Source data
________

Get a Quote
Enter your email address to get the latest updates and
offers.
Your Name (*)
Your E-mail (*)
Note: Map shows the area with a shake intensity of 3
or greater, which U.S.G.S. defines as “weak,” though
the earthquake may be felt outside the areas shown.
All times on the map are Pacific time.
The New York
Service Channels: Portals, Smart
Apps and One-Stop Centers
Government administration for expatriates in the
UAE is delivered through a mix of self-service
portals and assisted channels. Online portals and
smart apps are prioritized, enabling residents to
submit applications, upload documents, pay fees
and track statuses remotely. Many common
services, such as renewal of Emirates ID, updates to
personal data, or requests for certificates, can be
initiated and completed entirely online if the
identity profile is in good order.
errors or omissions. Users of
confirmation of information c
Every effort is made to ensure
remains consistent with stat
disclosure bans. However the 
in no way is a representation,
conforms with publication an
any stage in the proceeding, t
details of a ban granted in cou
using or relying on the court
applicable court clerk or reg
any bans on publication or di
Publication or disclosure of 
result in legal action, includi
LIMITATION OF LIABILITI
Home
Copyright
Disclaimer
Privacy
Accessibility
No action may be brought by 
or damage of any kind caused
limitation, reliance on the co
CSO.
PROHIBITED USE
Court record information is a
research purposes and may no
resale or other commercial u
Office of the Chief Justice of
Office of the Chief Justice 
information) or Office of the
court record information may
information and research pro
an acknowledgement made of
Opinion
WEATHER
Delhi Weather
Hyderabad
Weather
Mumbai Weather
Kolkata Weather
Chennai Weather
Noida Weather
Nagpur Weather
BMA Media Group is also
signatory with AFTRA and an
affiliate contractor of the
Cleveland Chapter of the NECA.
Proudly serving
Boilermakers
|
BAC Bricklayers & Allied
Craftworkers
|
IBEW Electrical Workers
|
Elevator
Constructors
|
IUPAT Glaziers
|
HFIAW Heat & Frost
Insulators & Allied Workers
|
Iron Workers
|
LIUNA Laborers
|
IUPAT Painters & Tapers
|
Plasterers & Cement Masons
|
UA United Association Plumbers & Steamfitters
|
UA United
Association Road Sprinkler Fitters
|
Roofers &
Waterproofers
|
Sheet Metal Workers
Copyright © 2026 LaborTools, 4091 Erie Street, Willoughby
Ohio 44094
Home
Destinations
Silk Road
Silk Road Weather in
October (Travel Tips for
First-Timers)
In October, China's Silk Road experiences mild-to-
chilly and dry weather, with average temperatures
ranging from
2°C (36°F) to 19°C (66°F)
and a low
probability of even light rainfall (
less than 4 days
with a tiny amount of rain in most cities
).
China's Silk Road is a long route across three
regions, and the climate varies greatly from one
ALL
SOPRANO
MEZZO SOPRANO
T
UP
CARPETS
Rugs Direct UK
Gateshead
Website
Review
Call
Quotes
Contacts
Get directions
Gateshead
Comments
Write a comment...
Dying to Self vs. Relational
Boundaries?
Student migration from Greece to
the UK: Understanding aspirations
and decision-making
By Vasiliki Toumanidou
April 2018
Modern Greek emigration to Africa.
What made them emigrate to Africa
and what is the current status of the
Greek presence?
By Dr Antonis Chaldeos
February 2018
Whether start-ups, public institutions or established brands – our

________

Work task:
Reproduce verbatim every line of text contained in the rows above.

Answer to this task:
Get a Quote
Enter your email address to get the latest updates and
offers.
Your Name (*)
Your E-mail (*)
Note: Map shows the area with a shake intensity of 3
or greater, which U.S.G.S. defines as “weak,” though
the earthquake may be felt outside the areas shown.
All times on the map are Pacific time.
The New York
Service Channels: Portals, Smart
Apps and One-Stop Centers
Government administration for expatriates in the
UAE is delivered through a mix of self-service
portals and assisted channels. Online portals and
smart apps are prioritized, enabling residents to
submit applications, upload documents, pay fees
and track statuses remotely. Many common
services, such as renewal of Emirates ID, updates to
personal data, or requests for certificates, can be
initiated and completed entirely online if the
identity profile is in good order.
errors or omissions. Users of
confirmation of information c
Every effort is made to ensure
remains consistent with stat
disclosure bans. However the 
in no way is a representation,
conforms with publication an
any stage in the proceeding, t
details of a ban granted in cou
using or relying on the court
applicable court clerk or reg
any bans on publication or di
Publication or disclosure of 
result in legal action, includi
LIMITATION OF LIABILITI
Home
Copyright
Disclaimer
Privacy
Accessibility
No action may be brought by 
or damage of any kind caused
limitation, reliance on the co
CSO.
PROHIBITED USE
Court record information is a
research purposes and may no
resale or other commercial u
Office of the Chief Justice of
Office of the Chief Justice 
information) or Office of the
court record information may
information and research pro
an acknowledgement made of
Opinion
WEATHER
Delhi Weather
Hyderabad
Weather
Mumbai Weather
Kolkata Weather
Chennai Weather
Noida Weather
Nagpur Weather
BMA Media Group is also
signatory with AFTRA and an
affiliate contractor of the
Cleveland Chapter of the NECA.
Proudly serving
Boilermakers
|
BAC Bricklayers & Allied
Craftworkers
|
IBEW Electrical Workers
|
Elevator
Constructors
|
IUPAT Glaziers
|
HFIAW Heat & Frost
Insulators & Allied Workers
|
Iron Workers
|
LIUNA Laborers
|
IUPAT Painters & Tapers
|
Plasterers & Cement Masons
|
UA United Association Plumbers & Steamfitters
|
UA United
Association Road Sprinkler Fitters
|
Roofers &
Waterproofers
|
Sheet Metal Workers
Copyright © 2026 LaborTools, 4091 Erie Street, Willoughby
Ohio 44094
Home
Destinations
Silk Road
Silk Road Weather in
October (Travel Tips for
First-Timers)
In October, China's Silk Road experiences mild-to-
chilly and dry weather, with average temperatures
ranging from
2°C (36°F) to 19°C (66°F)
and a low
probability of even light rainfall (
less than 4 days
with a tiny amount of rain in most cities
).
China's Silk Road is a long route across three
regions, and the climate varies greatly from one
ALL
SOPRANO
MEZZO SOPRANO
T
UP
CARPETS
Rugs Direct UK
Gateshead
Website
Review
Call
Quotes
Contacts
Get directions
Gateshead
Comments
Write a comment...
Dying to Self vs. Relational
Boundaries?
Student migration from Greece to
the UK: Understanding aspirations
and decision-making
By Vasiliki Toumanidou
April 2018
Modern Greek emigration to Africa.
What made them emigrate to Africa
and what is the current status of the
Greek presence?
By Dr Antonis Chaldeos
February 2018
Whether start-ups, public institutions or established brands – our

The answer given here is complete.